C. UN TEXTE « VIRTUEL » : LES DIFFICULTÉS INDUITES PAR LA MÉTHODE EMPLOYÉE PAR LE GOUVERNEMENT

Dans sa version initiale, le projet de loi organique entrait en contradiction avec la décision prise par le Gouvernement de convoquer les électeurs pour le second tour des élections municipales le 28 juin prochain .

Cette décision s'est appuyée sur les avis du comité de scientifiques, qui a émis plusieurs recommandations pour assurer la sécurité sanitaire du scrutin.

Si les élections municipales ne sont pas reportées, le corps électoral de 172 sénateurs élus sur territoire national pourra être renouvelé en temps utile pour maintenir les élections sénatoriales de septembre 2020 . Les délégués des conseils municipaux pourront ainsi être désignés six semaines avant le scrutin, comme le prévoit l'article L. 283 du code électoral.

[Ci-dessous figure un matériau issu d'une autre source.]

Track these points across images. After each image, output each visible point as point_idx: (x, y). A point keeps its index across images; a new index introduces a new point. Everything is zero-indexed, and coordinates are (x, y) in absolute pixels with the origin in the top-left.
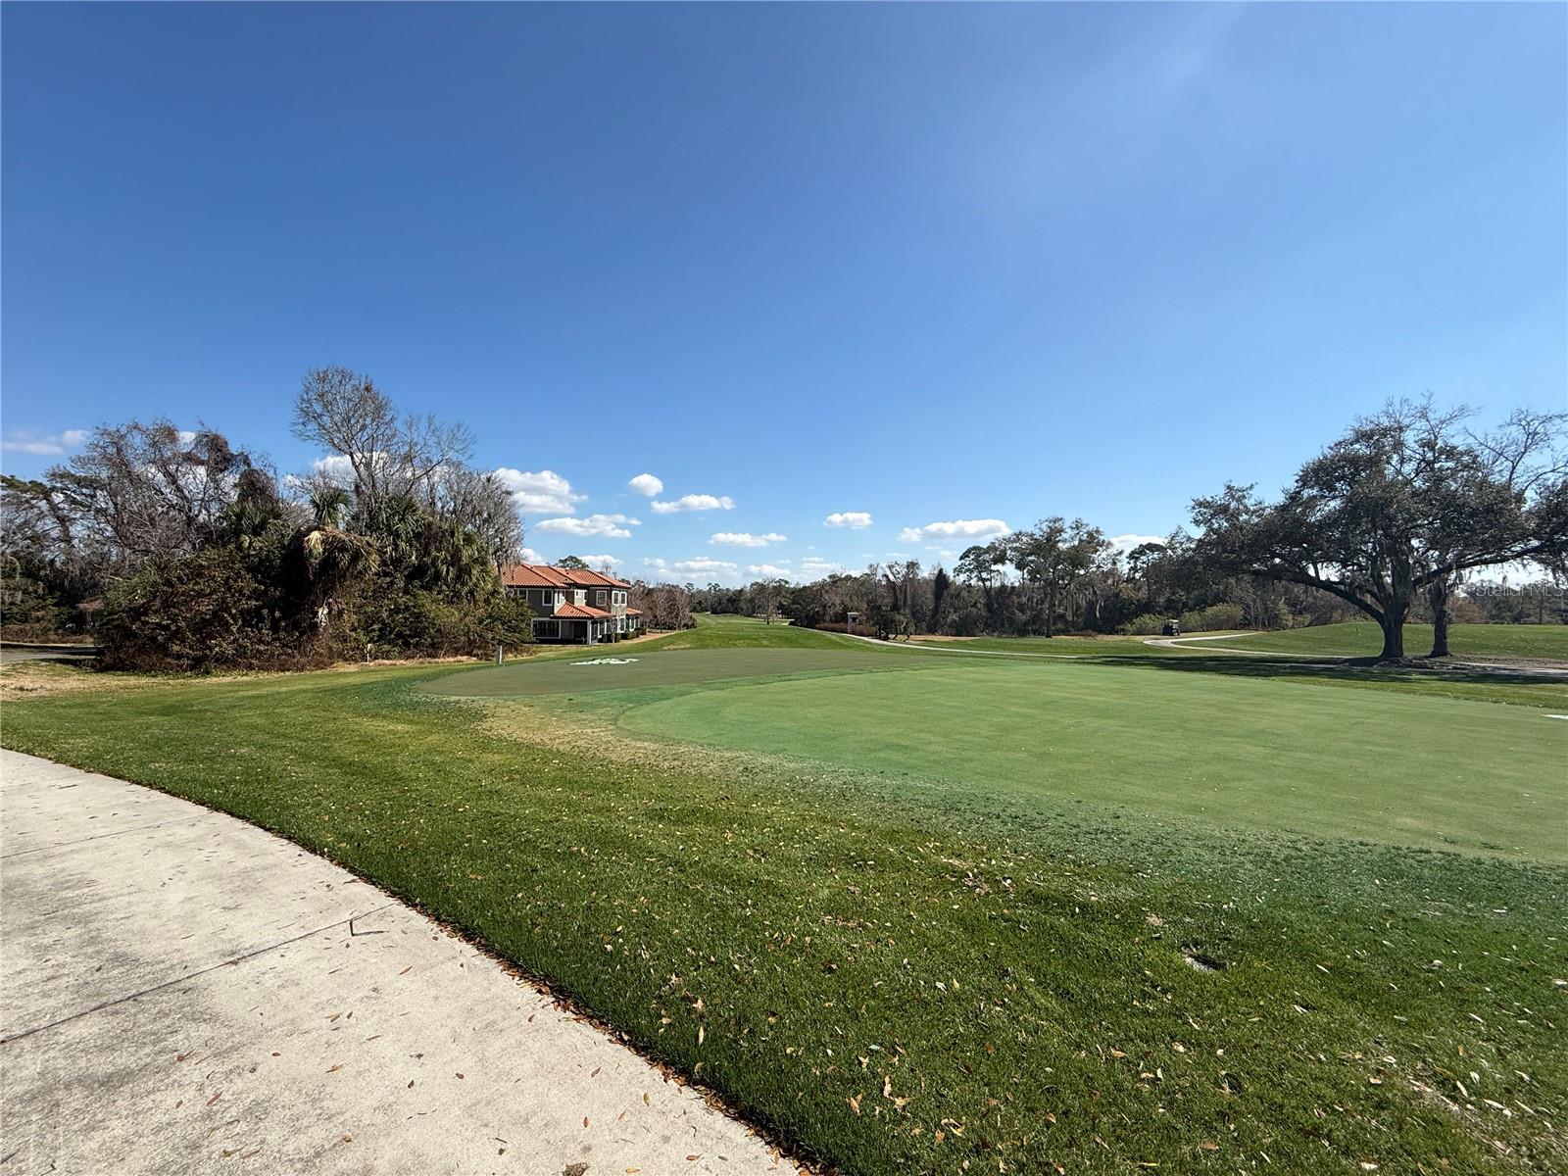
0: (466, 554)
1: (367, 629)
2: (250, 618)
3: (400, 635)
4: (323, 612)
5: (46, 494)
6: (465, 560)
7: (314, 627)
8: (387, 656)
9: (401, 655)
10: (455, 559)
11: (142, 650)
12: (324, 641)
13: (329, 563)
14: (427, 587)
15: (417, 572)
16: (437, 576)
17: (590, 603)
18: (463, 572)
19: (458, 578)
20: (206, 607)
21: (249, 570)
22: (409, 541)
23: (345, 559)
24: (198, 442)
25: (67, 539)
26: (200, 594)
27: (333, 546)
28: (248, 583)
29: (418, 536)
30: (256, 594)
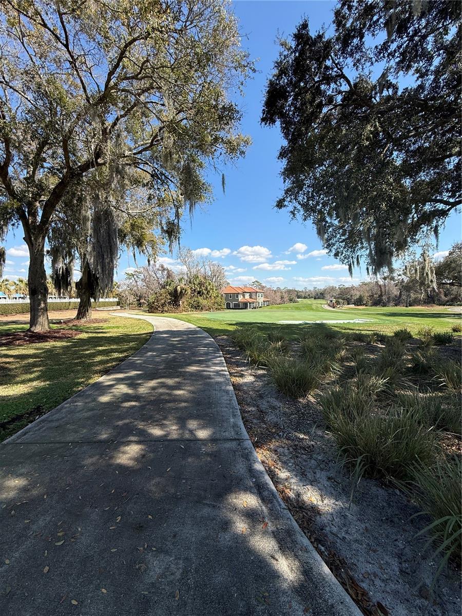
0: (209, 288)
1: (189, 306)
2: (169, 303)
3: (195, 307)
4: (181, 302)
5: (133, 275)
6: (209, 289)
7: (179, 305)
8: (193, 311)
9: (195, 311)
10: (206, 289)
11: (154, 309)
12: (181, 308)
13: (181, 292)
14: (201, 296)
15: (199, 293)
16: (203, 293)
17: (251, 297)
18: (208, 292)
19: (207, 293)
20: (163, 301)
21: (169, 294)
22: (197, 285)
23: (184, 291)
24: (159, 266)
25: (137, 285)
26: (162, 299)
27: (182, 289)
28: (169, 297)
29: (199, 284)
30: (170, 299)
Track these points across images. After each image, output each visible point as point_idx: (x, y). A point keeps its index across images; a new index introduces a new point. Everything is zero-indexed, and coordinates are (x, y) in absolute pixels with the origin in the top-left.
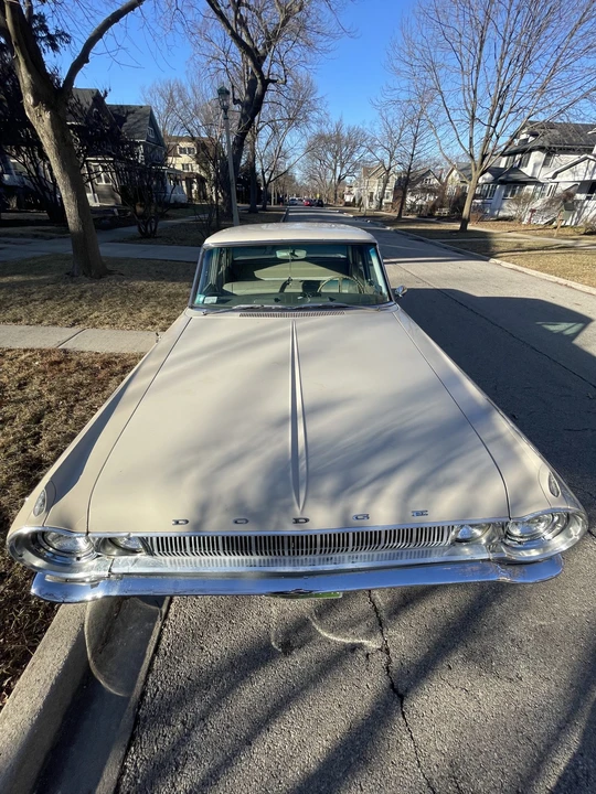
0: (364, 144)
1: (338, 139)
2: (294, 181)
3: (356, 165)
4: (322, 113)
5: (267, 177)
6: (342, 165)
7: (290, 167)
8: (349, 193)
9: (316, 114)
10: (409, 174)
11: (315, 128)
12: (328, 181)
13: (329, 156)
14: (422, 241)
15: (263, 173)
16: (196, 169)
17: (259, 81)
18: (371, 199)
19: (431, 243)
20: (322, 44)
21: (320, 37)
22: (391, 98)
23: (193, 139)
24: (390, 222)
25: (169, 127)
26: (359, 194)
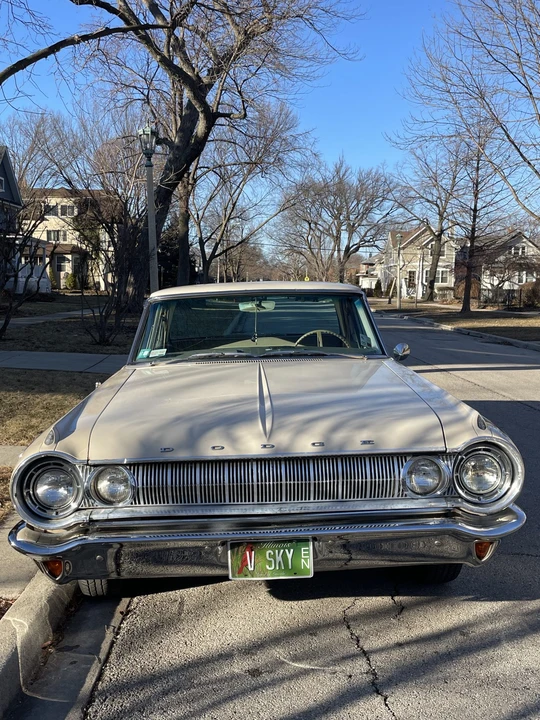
0: (390, 196)
1: (340, 189)
2: (259, 256)
3: (379, 230)
4: (308, 153)
5: (208, 251)
6: (352, 230)
7: (252, 234)
8: (368, 275)
9: (297, 156)
10: (472, 238)
11: (297, 176)
12: (325, 255)
13: (326, 215)
14: (510, 344)
15: (202, 243)
16: (72, 238)
17: (201, 116)
18: (411, 284)
19: (526, 347)
20: (303, 70)
21: (299, 62)
22: (420, 133)
23: (74, 192)
24: (449, 317)
25: (31, 176)
26: (386, 276)
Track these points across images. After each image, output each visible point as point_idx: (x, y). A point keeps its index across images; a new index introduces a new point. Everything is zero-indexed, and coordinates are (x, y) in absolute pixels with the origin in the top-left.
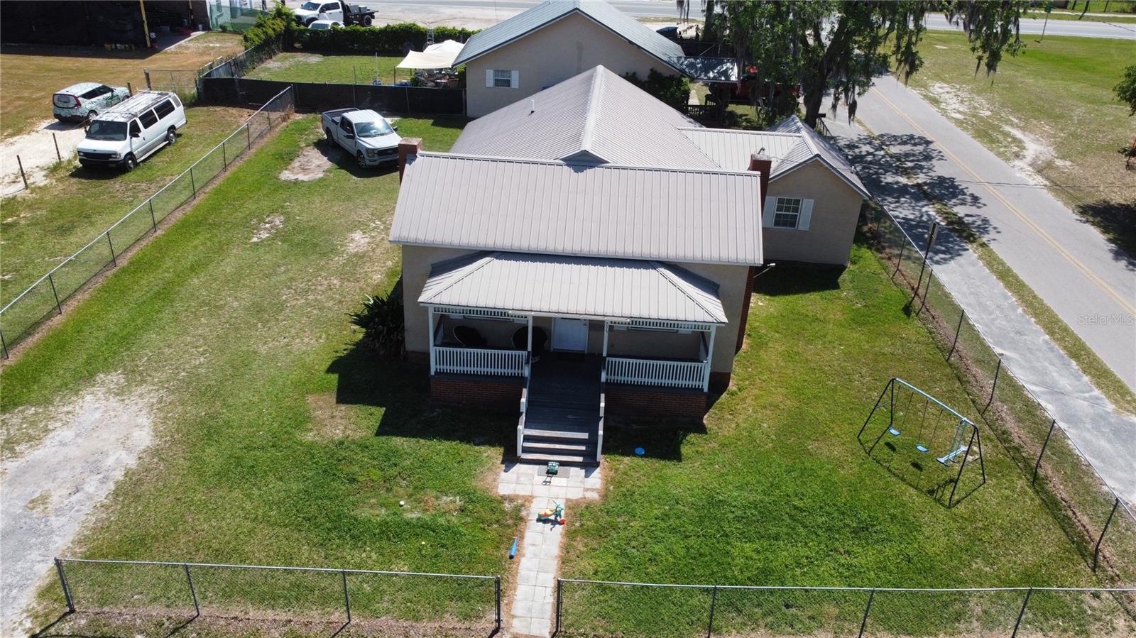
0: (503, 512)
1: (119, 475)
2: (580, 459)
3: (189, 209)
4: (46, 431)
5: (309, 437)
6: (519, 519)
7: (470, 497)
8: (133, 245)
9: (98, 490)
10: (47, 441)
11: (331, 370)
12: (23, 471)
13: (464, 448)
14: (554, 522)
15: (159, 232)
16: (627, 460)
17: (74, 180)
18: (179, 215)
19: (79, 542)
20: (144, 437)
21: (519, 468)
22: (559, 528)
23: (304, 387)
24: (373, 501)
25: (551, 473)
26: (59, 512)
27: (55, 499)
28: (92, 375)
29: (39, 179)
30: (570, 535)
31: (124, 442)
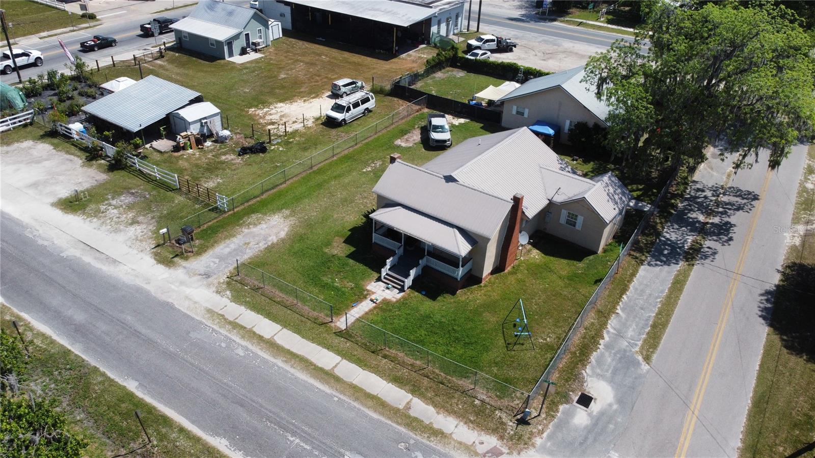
0: (363, 294)
1: (270, 243)
2: (399, 287)
3: (351, 149)
4: (260, 223)
5: (327, 250)
6: (365, 297)
7: (357, 286)
8: (322, 162)
9: (262, 246)
10: (258, 227)
11: (349, 230)
12: (248, 233)
13: (369, 270)
14: (374, 302)
15: (335, 158)
16: (416, 294)
17: (321, 126)
18: (346, 152)
19: (250, 258)
20: (283, 234)
21: (380, 283)
22: (374, 304)
23: (338, 234)
24: (329, 276)
25: (388, 288)
26: (250, 248)
27: (251, 245)
28: (282, 209)
29: (310, 123)
30: (375, 308)
31: (277, 234)
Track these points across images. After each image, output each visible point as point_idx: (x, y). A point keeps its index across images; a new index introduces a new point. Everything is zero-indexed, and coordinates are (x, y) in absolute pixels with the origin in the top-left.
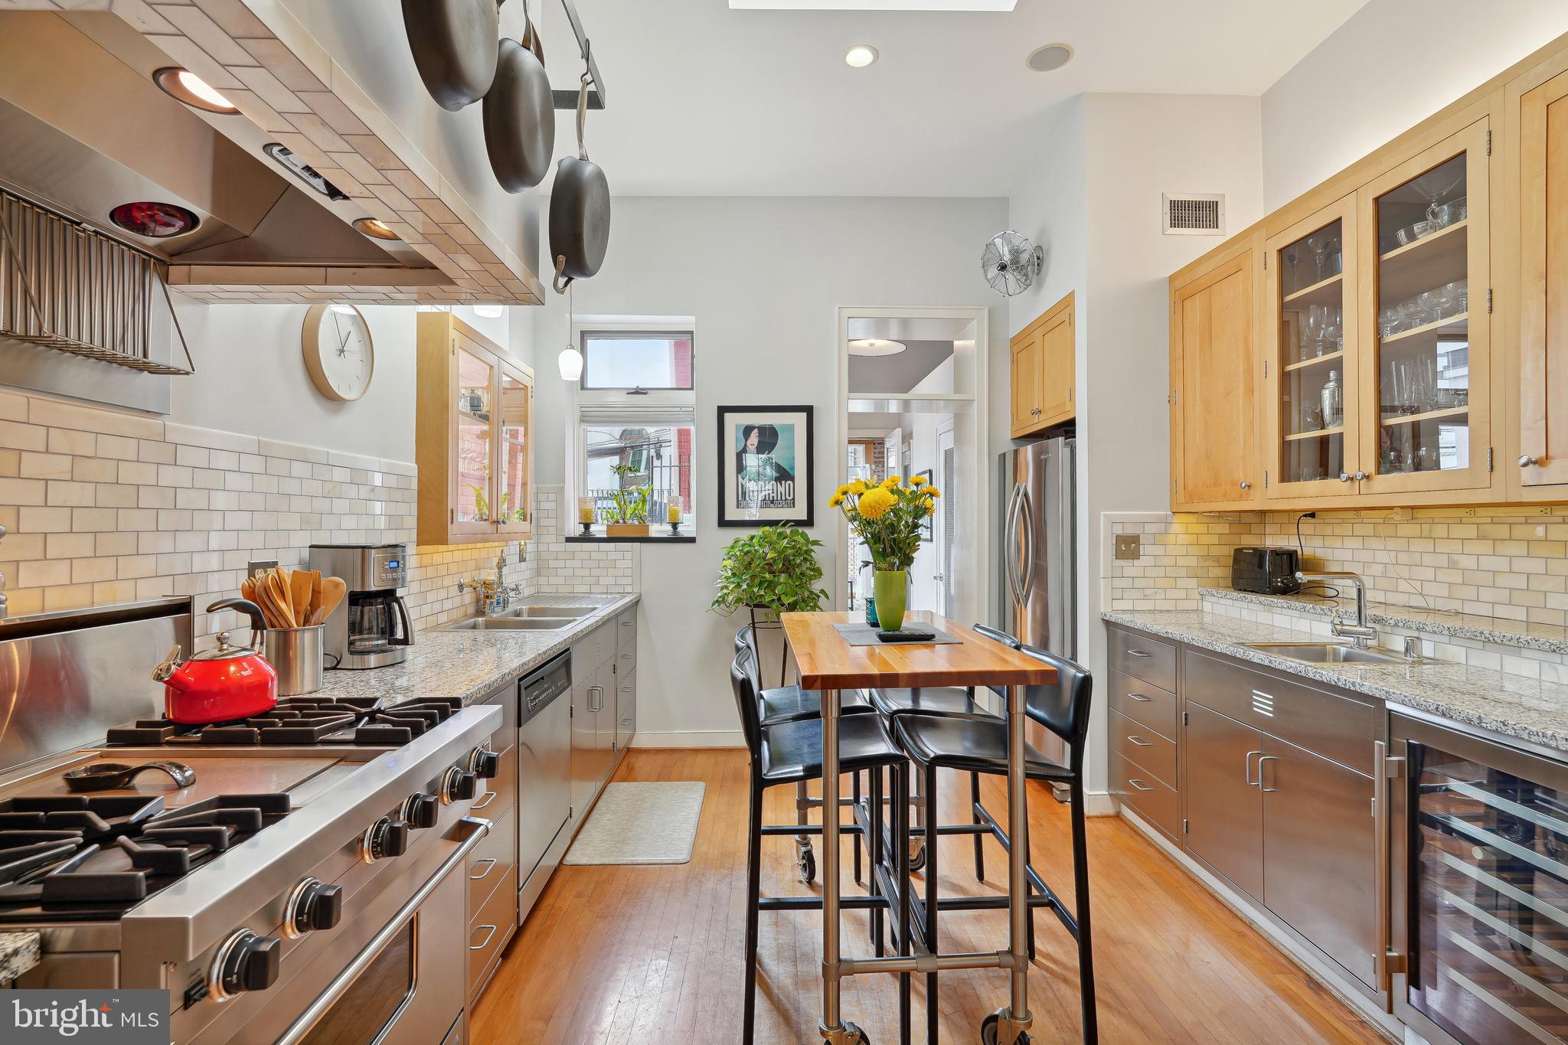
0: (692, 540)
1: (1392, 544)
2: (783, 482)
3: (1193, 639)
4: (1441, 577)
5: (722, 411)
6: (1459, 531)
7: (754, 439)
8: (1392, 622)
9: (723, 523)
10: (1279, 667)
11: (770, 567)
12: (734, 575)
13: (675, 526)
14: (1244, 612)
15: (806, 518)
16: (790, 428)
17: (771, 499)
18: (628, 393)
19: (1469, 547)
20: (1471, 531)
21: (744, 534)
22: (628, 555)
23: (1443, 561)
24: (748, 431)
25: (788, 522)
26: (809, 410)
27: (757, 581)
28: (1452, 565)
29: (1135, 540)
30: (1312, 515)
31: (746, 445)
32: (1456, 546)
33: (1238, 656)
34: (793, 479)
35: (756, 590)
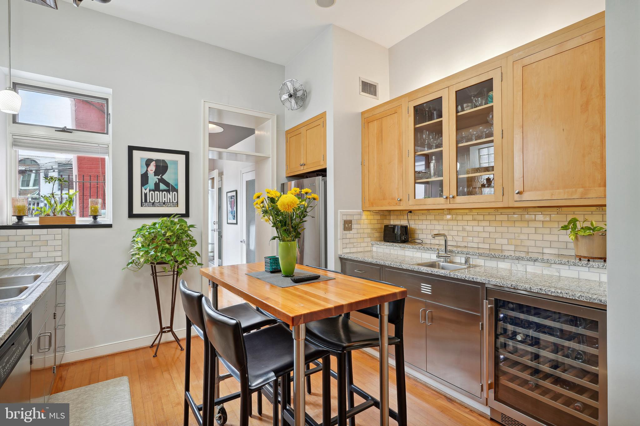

Dans l'attente, le Parlement était donc appelé à statuer sur un texte « virtuel », inscrit à l'ordre du jour prioritaire du Gouvernement et construit à partir d'hypothèses de moins en moins crédibles .

Une telle situation reste inédite dans l'histoire parlementaire .

Seule la loi du 19 janvier 2019 10 ( * ) peut constituer un précédent approchant, quoique non identique : elle permettait de tirer les conséquences d'un Brexit sans accord, alors que les négociations se poursuivaient entre l'Union européenne et le Royaume-Uni. Il s'agissait toutefois d'habiliter le Gouvernement à légiférer par ordonnances pour s'adapter, dans l'urgence, à l'évolution de négociations internationales aux résultats incertains.

Or, la situation est tout autre aujourd'hui, car la méthode retenue par le Gouvernement ne se justifie par aucune contrainte calendaire réelle .

Conformément à l'article 46 de la Constitution, la procédure accélérée ne présente qu'une seule contrainte pour l'exécutif : il doit déposer son projet de loi organique au moins quinze jours avant l'examen en séance dans la première assemblée saisie.

En l'espèce, il était donc tout à fait possible pour le Gouvernement de déposer un texte à la fin du mois de mai et de ne demander son inscription à l'ordre du jour du Parlement qu'à la mi-juin, dans l'hypothèse où le second tour des élections municipales serait effectivement annulé.

Ce calendrier aurait permis au Conseil d'État de se prononcer en toute connaissance de cause et au Parlement de statuer au regard d'une situation de fait avérée .


* 10 Loi n° 2019-30 du 19 janvier 2019 habilitant le Gouvernement à prendre par ordonnances les mesures de préparation au retrait du Royaume-Uni de l'Union européenne.